Film Making Film, Making History, and Crossing Boundaries in Washington Heights: A Screening of Sosua: Make a Better World

Saturday, January 9, 2016: 12:00 PM-2:00 PM
Room 213 (Hilton Atlanta, Second Floor)

Peter Miller and Renee Silverman, producer and director (Willow Pond Films, 2013)

Sosua: Make a Better World tells how Dominican and Jewish teenagers from Washington Heights in northern Manhattan created a play about Jewish refugees from Hitler who found safe haven in the Dominican Republic under the murderous dictator Trujillo. The play, directed by Liz Swados, became a way of sharing histories in a divided neighborhood."

Robert W. Snyder, Rutgers University-Newark, and Peter Miller, producer and director, will introduce the film and lead a discussion afterward.

The Audience

Session Abstract

“Making Film, Making History, and Crossing Boundaries” will explore filmmaking, historical consciousness, and ethnic relations through a screening and discussion of the film Sosua: Make a Better World, a 53-minute documentary about Dominican and Jewish teenagers from the neighborhood of Washington Heights in northern Manhattan who came together to create a play about a little-known episode in their shared history. The session will appeal to public historians, urban historians, filmmakers, and historians of ethnicity and immigration.

Washington Heights has long been a home for immigrants, migrants and their children. Like many New York City neighborhoods, it is a place of deep divisions and informal boundaries. Since the 1920s, Broadway has divided whites and blacks, Irish and Jews, Dominican-born and American-born, affluent and poor.

Although the neighborhood was known for German Jewish refugees from Hitler who arrived in the 1930s, by the 1980s it was the site of the largest Dominican community in the United States. Jews and Dominicans both contributed to local activism in the late twentieth century that saved the neighborhood from housing abandonment and high crime, but ties between the two communities were limited. 

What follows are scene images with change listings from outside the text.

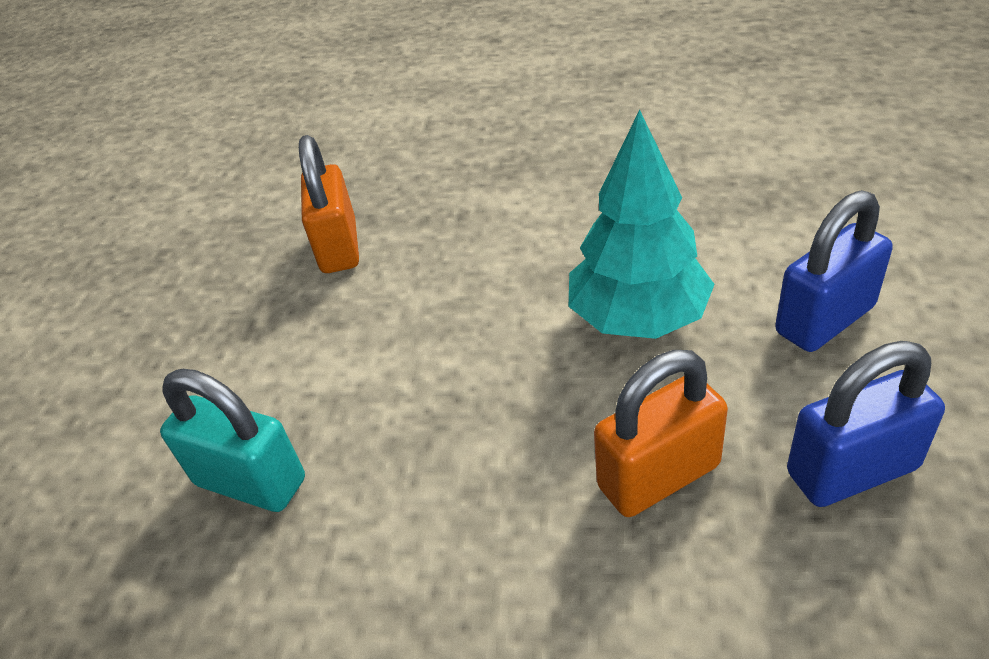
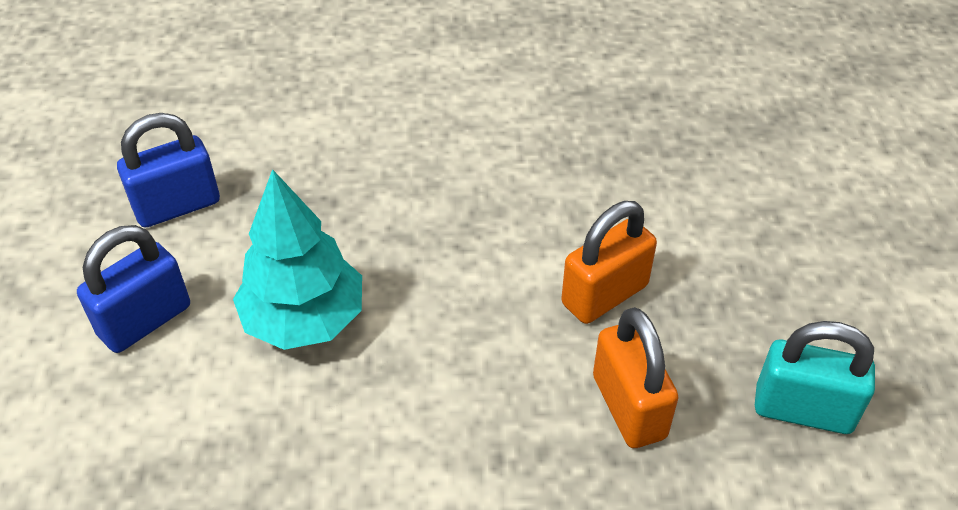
camera: 165 degrees right, 5 degrees up
(250, 482) = (594, 181): turquoise padlock -> turquoise padlock (803, 409)
(658, 476) = (305, 197): orange padlock -> orange padlock (604, 295)

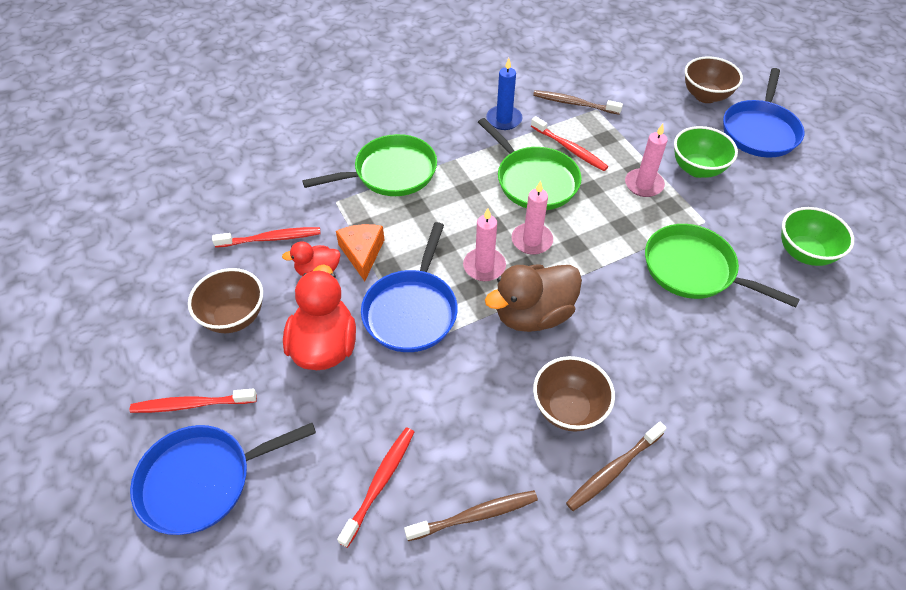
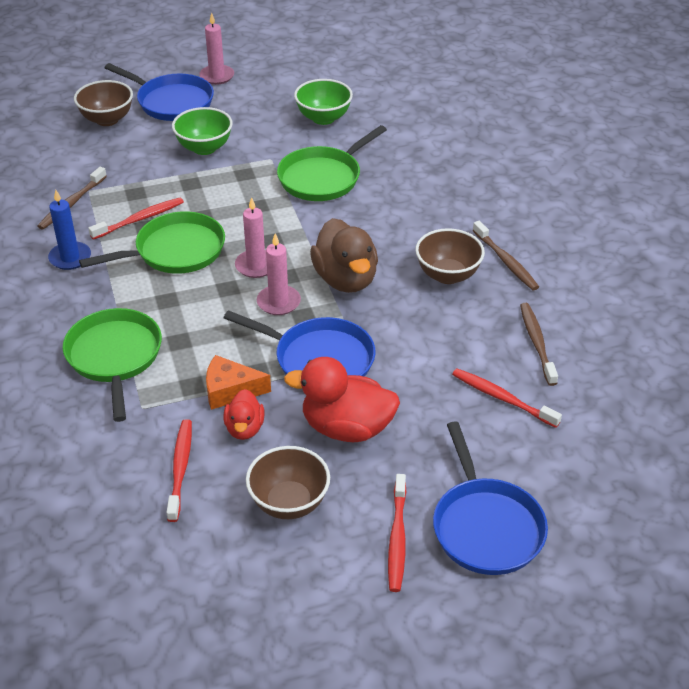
camera: 80 degrees left, 10 degrees down
(643, 185) = (211, 183): pink candle -> pink candle (217, 76)

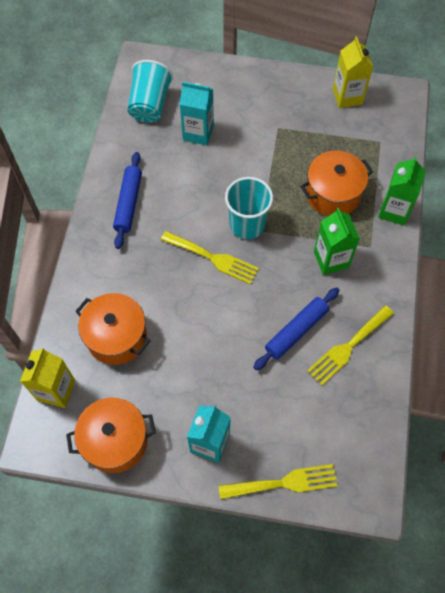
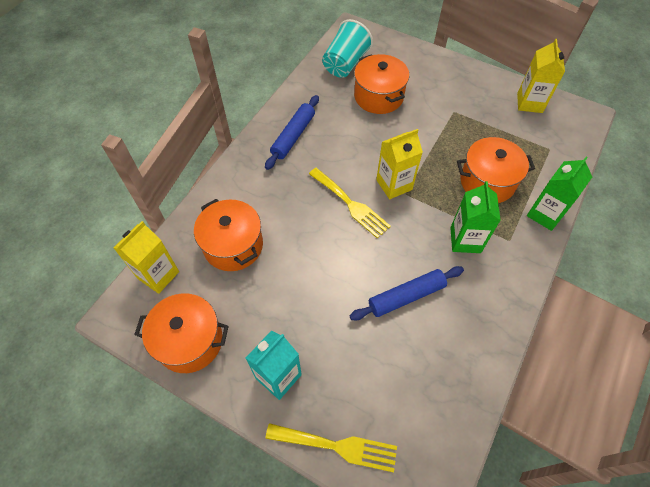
camera: 20 degrees right, 5 degrees down
(198, 133) = (378, 96): turquoise carton -> orange pot
(247, 225) = (394, 185): turquoise cup -> yellow carton
(348, 347) = (454, 330): yellow fork -> none

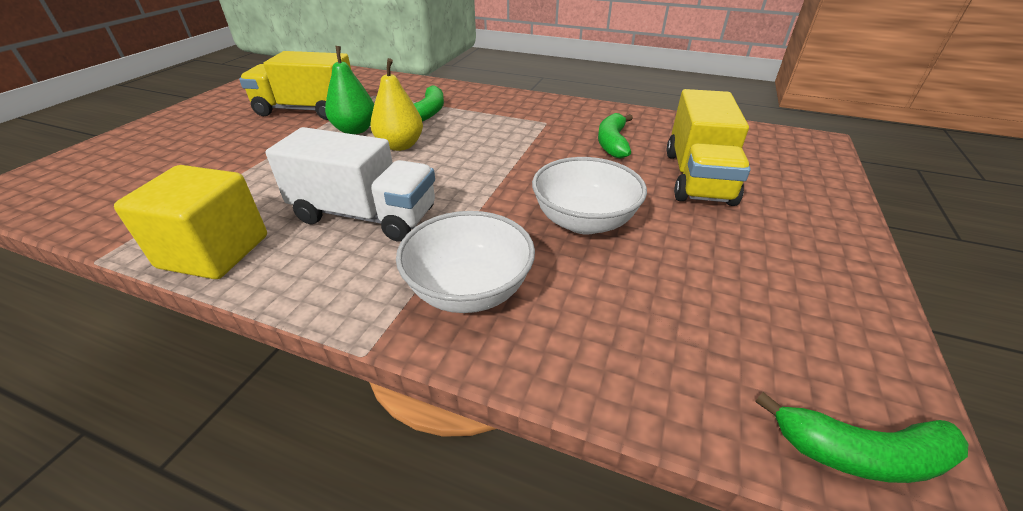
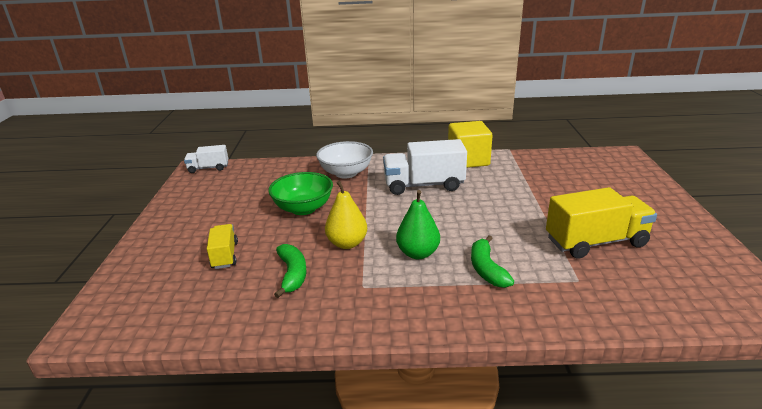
camera: 160 degrees right, 10 degrees down
(355, 130) = (518, 233): green pear -> green pear (418, 253)
(400, 145) = (463, 228): yellow pear -> yellow pear (347, 243)
(584, 221) = (303, 208): white bowl -> green bowl
(697, 177) = (225, 255): yellow truck -> yellow truck, size x0.56
(860, 453) = (208, 168): green banana -> white truck

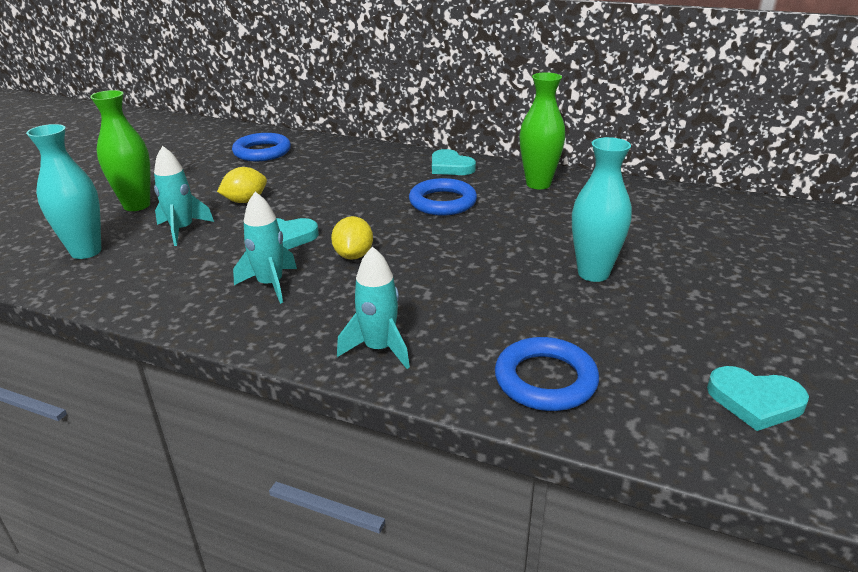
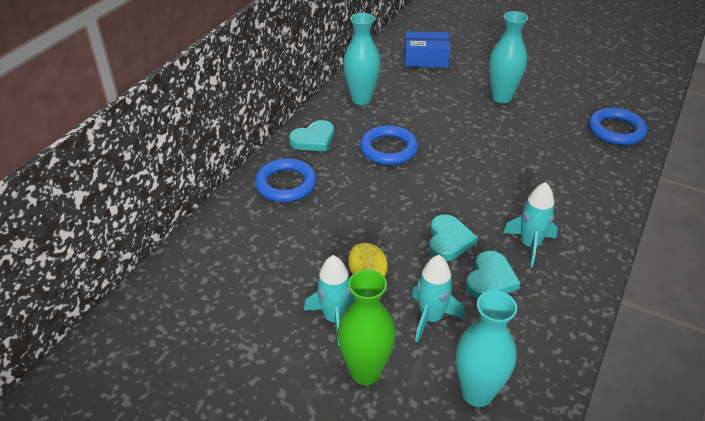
camera: 85 degrees left, 10 degrees up
(262, 152) = (228, 274): blue ring -> blue ring (286, 184)
(353, 255) = (481, 200): yellow lemon -> none
(379, 349) = (602, 189): turquoise rocket -> turquoise rocket (335, 318)
(538, 184) = (361, 99): green vase -> turquoise vase
(664, 217) = (425, 59): none -> blue box
(755, 401) = (615, 74): turquoise heart -> turquoise heart (490, 279)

In our session, we will screen and discuss a documentary about neighborhood bridge building, Sosua: Make a Better World. The film chronicles the creation and performance of a musical play--Sosua: Dare to Dance Together, directed by Liz Swados--about Jewish refugees from Hitler who found a refuge in the Dominican Republic of Trujillo. The dictator admitted the Jews to bring more white people into his country and to divert attention from his slaughter of Haitians in the Dominican Republic. 

The film Sosua: Make A Better World carefully records Jewish and Dominican youth learning each other’s histories, and discovering what they share (memories of dictators) and don’t share (the same streets in a divided neighborhood). At once a celebration of the arts and examination of the challenges of bridge building, the film explores ethnic relations, collective memory, urban cultural geography, and the problems and rewards of sharing history.

Our two-hour experimental session will begin with opening remarks from our moderator, historian Robert W. Snyder, author of Crossing Broadway: Washington Heights and the Promise of New York (Cornell, 2015). He will speak briefly about the general history of Washington Heights and the flowering there, since the drop in crime, of a local history and arts scene that produced the play and film about Sosua.

Peter Miller, producer and director of the film with Renee Silverman, will speak for five minutes about Sosua: Make A Better World, how it came to be, and how it fits into his own body of work. (His film on the Sacco and Vanzetti case won the John E. O’Connor Award for best historical film from the AHA.) 

We will then screen the film, which runs just under one hour, and then open up to questions and comments from the audience. Snyder and Miller will conclude with final thoughts.